İsrail içindeki dengelerde de ciddi değişiklikler ve kırılmalar göreceğiz. Siyonist rejim, en başta Netenyahu, daha Gazze öncesinde alabildiğine zor durumdaydı. Yaygın protestolarla boğuşmak zorunda kalıyordu. Dün geceden sonra İsrail sokaklarının daha da ısınması, protestolara sahne olması kuvvetle muhtemel. Bibi (Netenyahu) ve ekibinin tasfiyesi gündeme gelebilir.

Siyonist İsrail'in sonu nereye varacağı belli olmayan bir karşı saldırısı; bunun yaratacağı belirsizlik durumu, ABD emperyalizmi açısından da şimdilik arzulanır bir şey değil. Biden’ın Netenyahu’ya “İran’a saldırırsanız biz yokuz” dediği söylentileri, bunu gösteriyor. En azından şimdilik, söylentiler bu yönde.

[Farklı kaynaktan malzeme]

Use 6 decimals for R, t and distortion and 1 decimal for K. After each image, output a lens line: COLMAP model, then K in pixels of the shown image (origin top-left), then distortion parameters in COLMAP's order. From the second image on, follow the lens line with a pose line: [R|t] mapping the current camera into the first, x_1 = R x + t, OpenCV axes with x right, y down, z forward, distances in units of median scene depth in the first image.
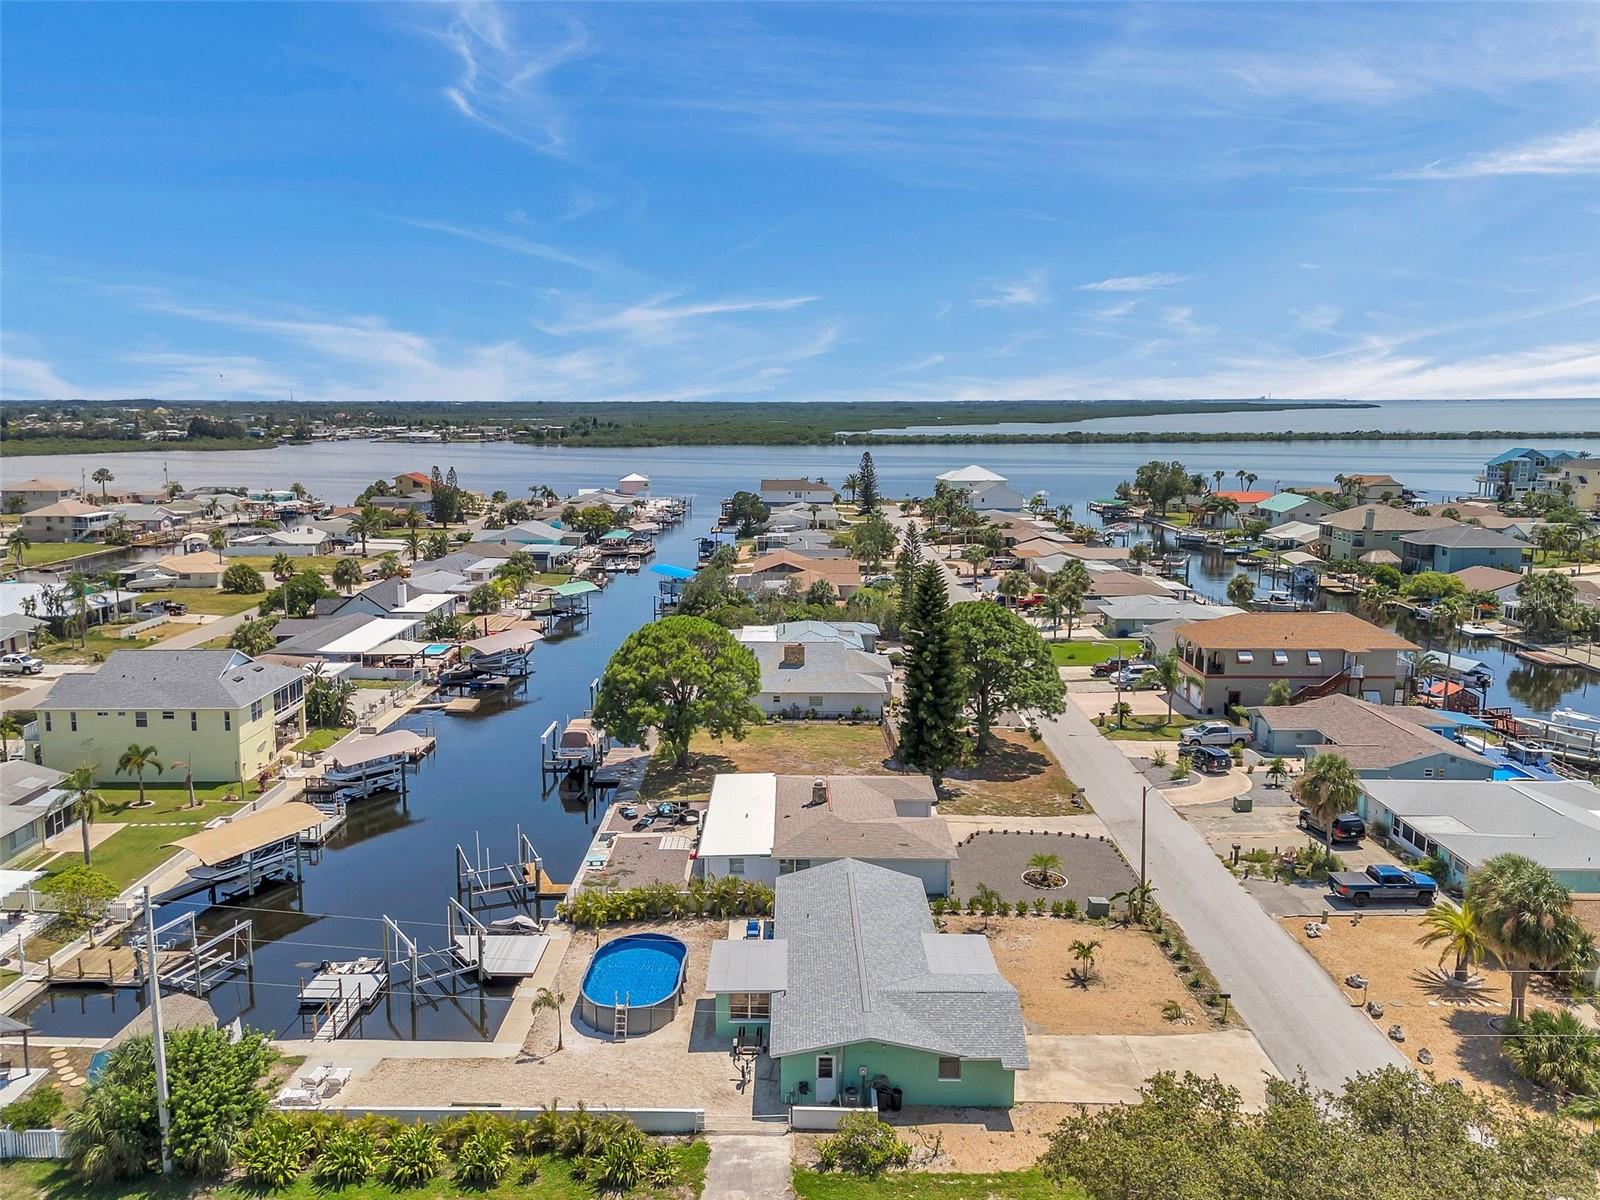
lens RADIAL K [[1190.2, 0, 775.5], [0, 1190.2, 588.6], [0, 0, 1]] dist [0.076315, -0.069033]
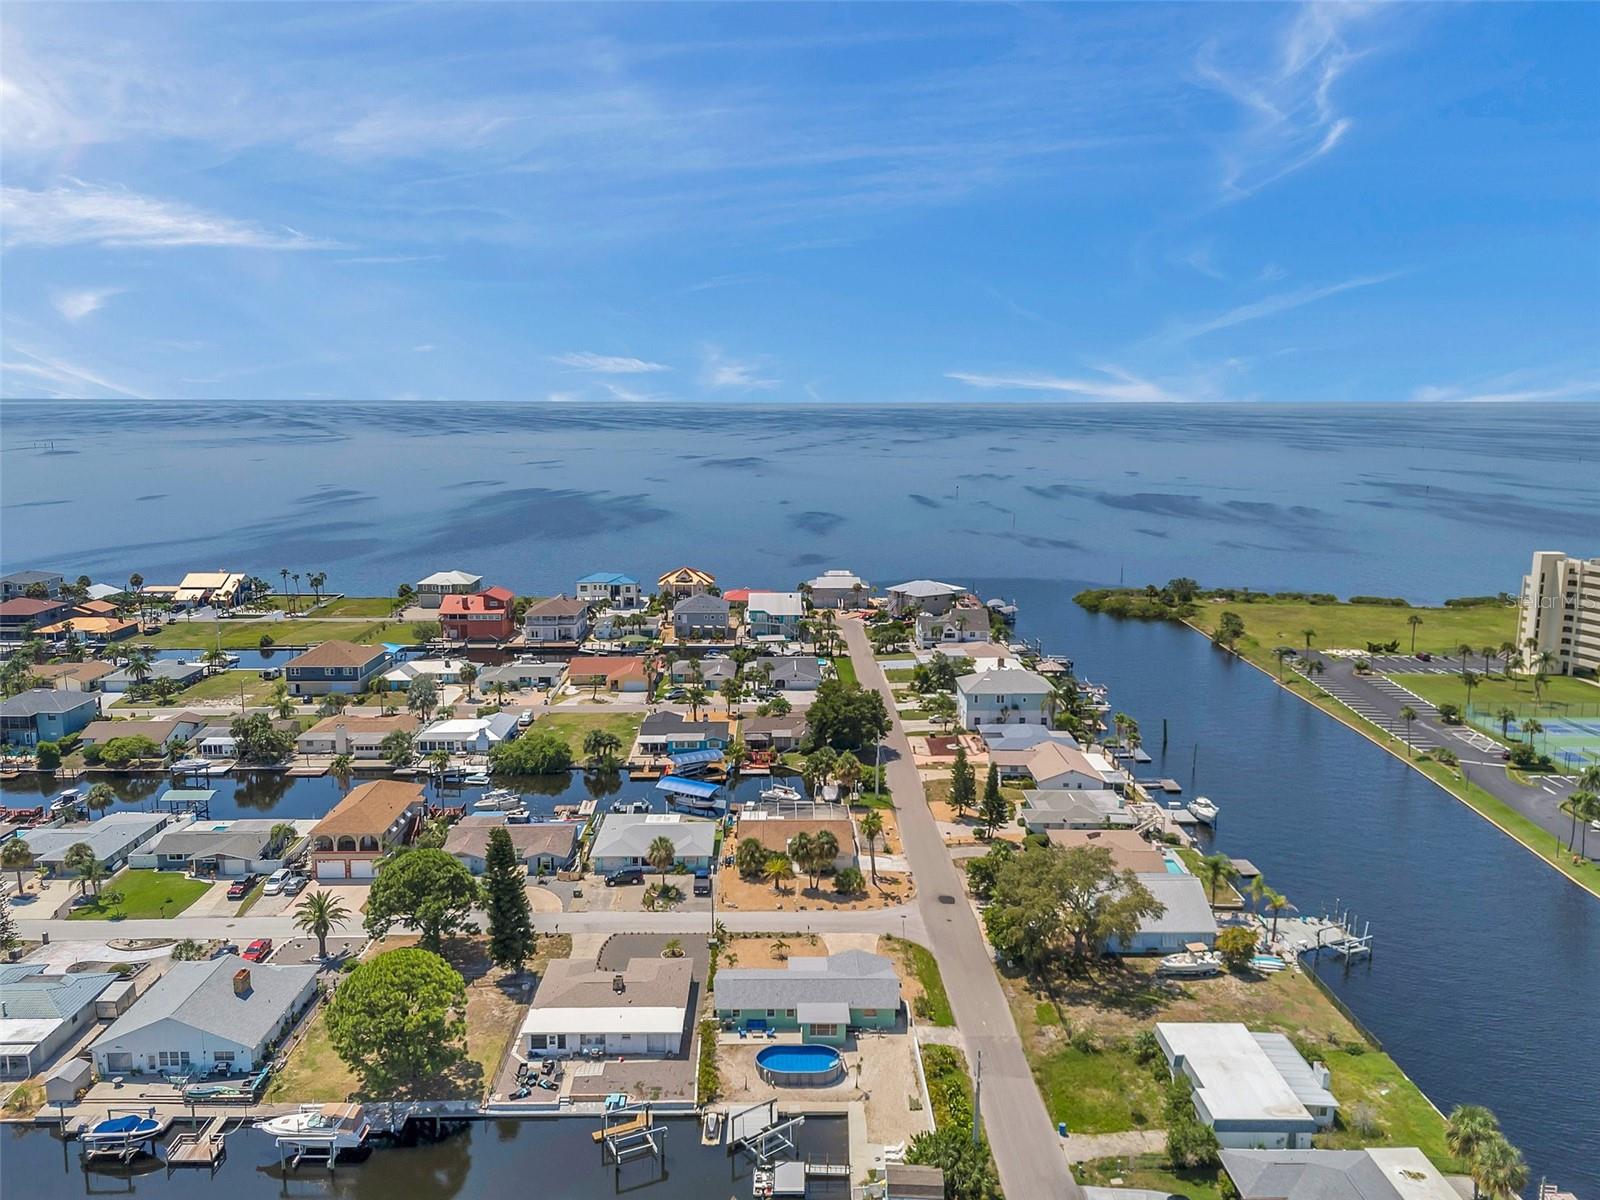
lens RADIAL K [[1198.2, 0, 789.9], [0, 1198.2, 600.5], [0, 0, 1]] dist [0.070882, -0.071754]
pose [[-0.035311, -0.163262, 0.985951, -1.350528], [0.152037, 0.974205, 0.166762, -0.506670], [-0.987744, 0.155789, -0.009578, 0.666533]]
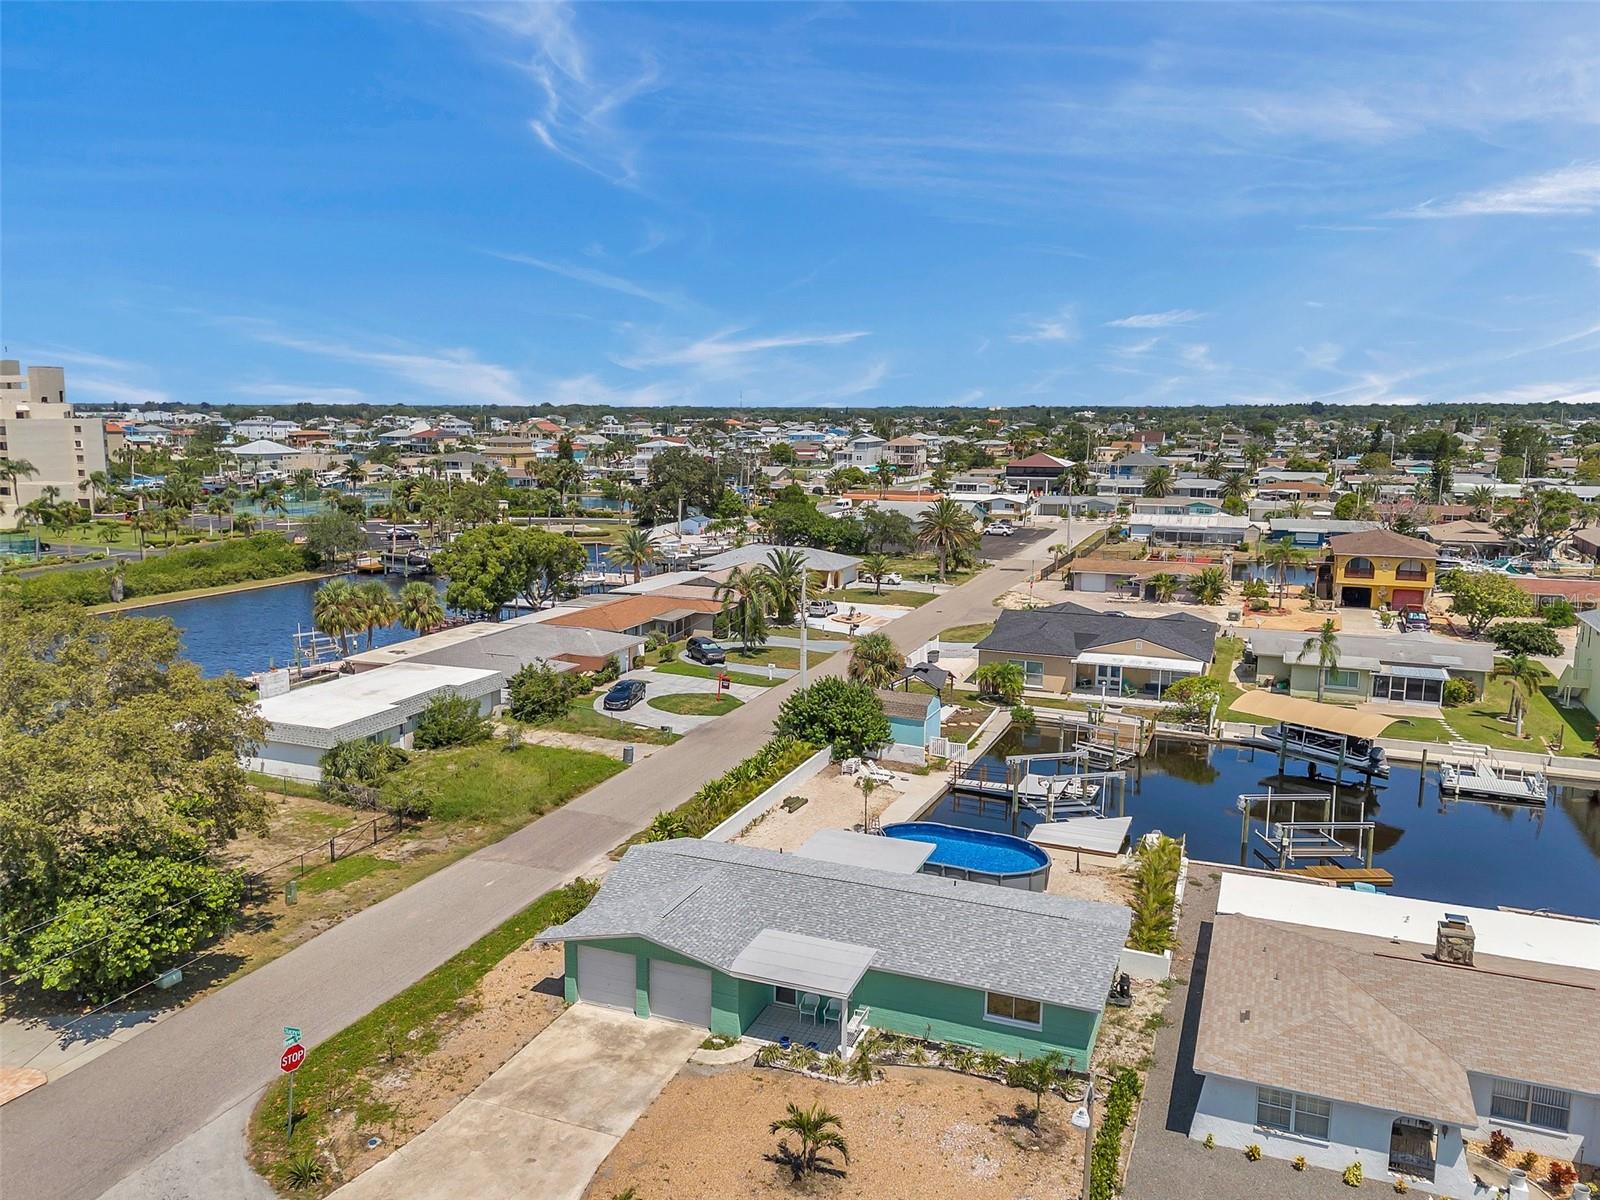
lens RADIAL K [[1190.2, 0, 775.5], [0, 1190.2, 588.6], [0, 0, 1]] dist [0.076315, -0.069033]
pose [[-0.366268, 0.142038, -0.919605, 0.530056], [-0.146261, 0.967208, 0.207645, -0.029423], [0.918943, 0.210556, -0.333483, 0.821442]]
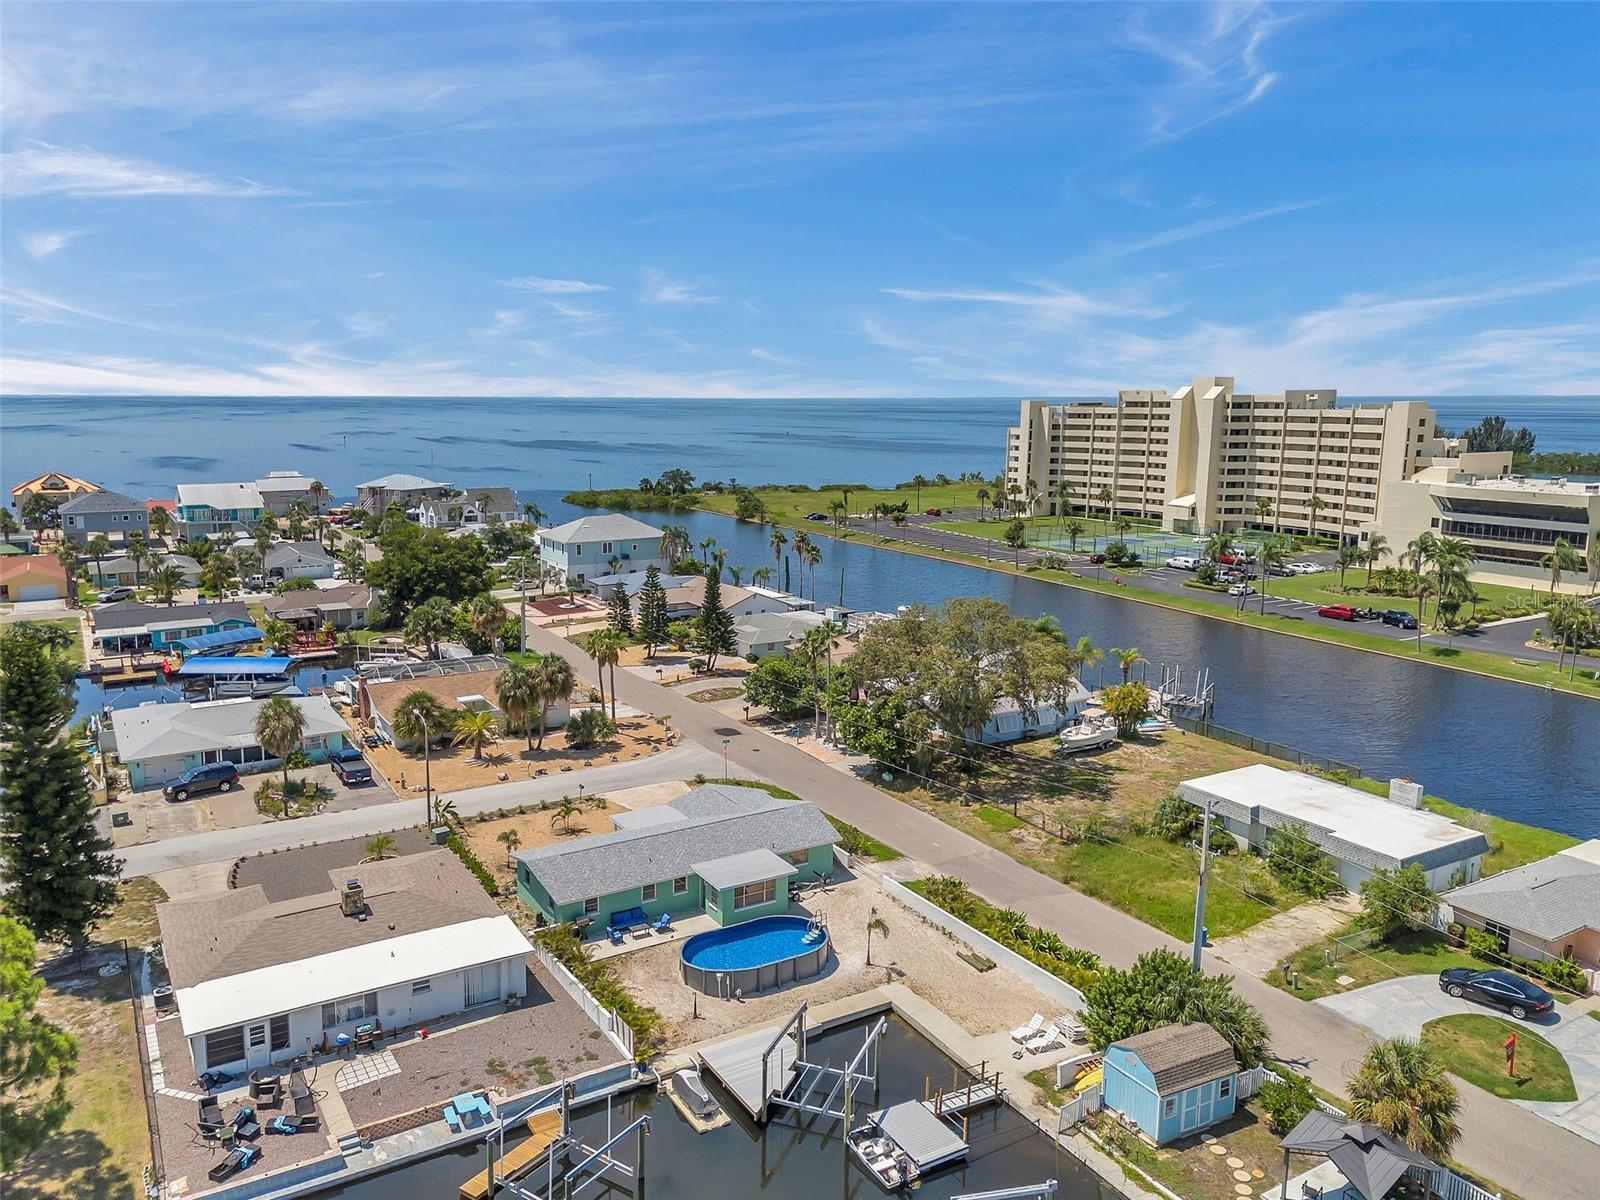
lens RADIAL K [[1187.9, 0, 762.3], [0, 1187.9, 579.5], [0, 0, 1]] dist [0.077908, -0.070754]
pose [[-0.524542, -0.127545, 0.841777, -0.689877], [0.132597, 0.964412, 0.228753, -0.162332], [-0.840995, 0.231608, -0.488963, 1.034972]]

Olayların nereye evrileceğini hep birlikte göreceğiz. Emperyalistler, İsrail’in Şam’daki diplomatik misyona saldırısına hiç ses etmezken dünkü saldırıyı, hem de “en yüksek derecede” kınadılar. İsrail, BM toplantısı talep etti. İran’ın misillemesini açıktan destekleyen, şimdilik görebildiğimiz kadarıyla (Taliban’ı saymazsak) Cezayir oldu. BM görüşmeleri olursa taraflar pozisyonlarını daha açık edeceklerdir.

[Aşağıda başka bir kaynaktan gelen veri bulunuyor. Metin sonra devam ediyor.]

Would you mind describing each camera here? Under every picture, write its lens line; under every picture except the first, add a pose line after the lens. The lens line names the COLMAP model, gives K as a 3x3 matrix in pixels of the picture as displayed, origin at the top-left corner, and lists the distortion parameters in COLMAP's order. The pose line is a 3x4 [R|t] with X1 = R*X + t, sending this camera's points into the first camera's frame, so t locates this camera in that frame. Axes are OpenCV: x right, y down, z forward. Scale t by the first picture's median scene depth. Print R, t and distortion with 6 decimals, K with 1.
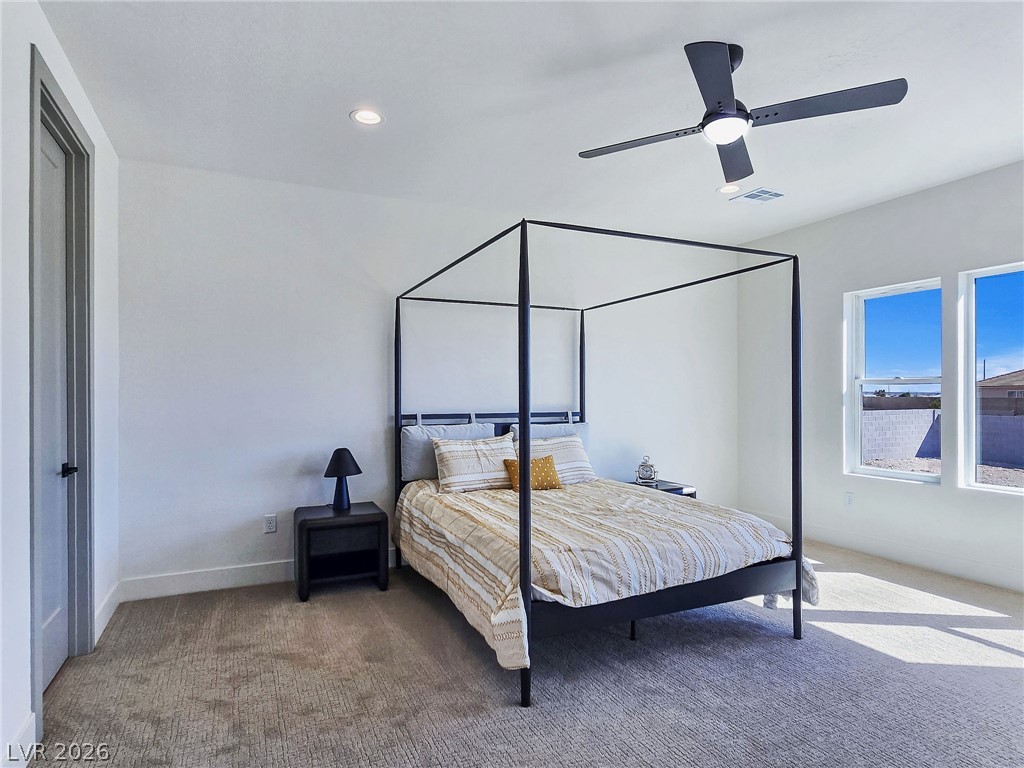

Ama sonuç ne olursa olsun, şimdiden açığa çıkan olgular var. Bunlardan birincisi, siyonist İsrail'in telafi edilemez bir darbe yediği ve kendi topraklarında dahi bir iç savaşın eşiğine geldiği; ikincisi, emperyalist devletlerin askeri güç ve yeteneklerinin bir darbe yediği; bu güç ve yeteneklerin sınırlılığının görünür hale geldiği; üçüncüsü, Ortadoğu halkları ve devrimci güçlerinin bu sonuçlardan büyük bir moral güç aldığıdır.

Günlük gelişmeler nasıl biz zikzak çizerse çizsin, süreç emperyalist-kapitalist sistemin yıkımı yönünde ilerleyecek!